As of Sunday evening, the InSight landing is on deck to take place around 3 p.m. EST on Monday, according to MLive.com. One surefire way to catch the rover's descent will be by tuning into the official NASA TV livestream. This is located on the group's YouTube page.

The last time that NASA landed anything on Mars was in 2012. That machine — a rover — was called the Curiosity. The Curiosity is still on Mars, and NASA posts regular updates about the rover on its website.

After the Curiosity landing, the only time anyone else attempted to land anything on Mars was in 2016. However, that rover — the European Schiaparelli lander— crashed and burned, according to ABC. That's because landing on Mars is no simple task.

"When it works, it looks smooth and easy — like a piece of cake — but in fact at least a third of missions that have been sent to Mars have failed," Sue Smrekar, the mission's deputy lead, told ABC.

All reports indicate that NASA is pretty excited about Monday's landing. The Rover has its own Twitter account, and the NASA website is even promoting landing watch parties, which are taking place all around the country.

Aside from the NASA YouTube page, the landing will also stream across the NASA social media channels. This includes the NASA Facebook, NASA Periscope, and NASA Twitch, according to the group's website. There are a number of live-viewing events, including one that is scheduled to take place on the NASDAQ jumbotron located in Times Square.

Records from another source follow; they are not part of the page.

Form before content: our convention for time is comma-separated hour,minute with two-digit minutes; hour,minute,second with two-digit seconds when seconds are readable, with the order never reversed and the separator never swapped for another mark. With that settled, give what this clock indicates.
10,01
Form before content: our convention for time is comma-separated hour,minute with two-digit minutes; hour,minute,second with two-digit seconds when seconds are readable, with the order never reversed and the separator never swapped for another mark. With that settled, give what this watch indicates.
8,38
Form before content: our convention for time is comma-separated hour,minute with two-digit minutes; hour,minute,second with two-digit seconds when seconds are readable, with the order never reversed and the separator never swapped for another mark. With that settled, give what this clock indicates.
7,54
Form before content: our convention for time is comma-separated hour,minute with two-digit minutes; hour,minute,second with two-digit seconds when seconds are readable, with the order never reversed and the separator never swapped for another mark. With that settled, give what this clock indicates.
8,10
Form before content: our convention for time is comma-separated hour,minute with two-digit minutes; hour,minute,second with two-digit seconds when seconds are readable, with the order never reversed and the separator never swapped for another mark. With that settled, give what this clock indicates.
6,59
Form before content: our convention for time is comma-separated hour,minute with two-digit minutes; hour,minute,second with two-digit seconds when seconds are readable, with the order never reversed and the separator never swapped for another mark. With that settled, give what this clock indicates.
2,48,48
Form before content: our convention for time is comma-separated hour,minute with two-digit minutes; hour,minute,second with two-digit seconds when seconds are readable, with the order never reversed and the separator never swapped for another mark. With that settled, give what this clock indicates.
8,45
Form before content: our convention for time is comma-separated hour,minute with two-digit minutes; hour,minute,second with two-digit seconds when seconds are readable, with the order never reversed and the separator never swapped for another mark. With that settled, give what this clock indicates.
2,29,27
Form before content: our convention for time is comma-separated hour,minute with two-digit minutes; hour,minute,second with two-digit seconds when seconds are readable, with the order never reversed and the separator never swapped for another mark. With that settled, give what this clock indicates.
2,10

The InSight's actual landing will be particularly nerve wracking for scientists, according to a number of reports. This is because, according to Live Science, there is a six-minute delay between what happens "on the ground" and when the InSight's data reaches NASA engineers. For six minutes, in other words, NASA won't know whether or not the rover landed safely on the Red Planet. Scientists refer to this lapse as the "seven minutes of terror," according to The Washington Post.

The InSight trip is particularly interesting because the rover aims to collect information about what lies beneath the planet's surface. It's possible, the Post reports, that this could provide insight into the Earth's own interior, as well as its history.

“Mars gives us an opportunity to see the materials, the structure, the chemical reactions that are close to what we see in the interior of Earth, but it’s preserved,” Smrekar told the Post. “It gives us a chance to go back in time.”

No matter how the landing goes, it's going to be a monumental day for NASA engineers. If you're able, tuning into a livestream could be an opportunity to catch a significant moment in scientific history.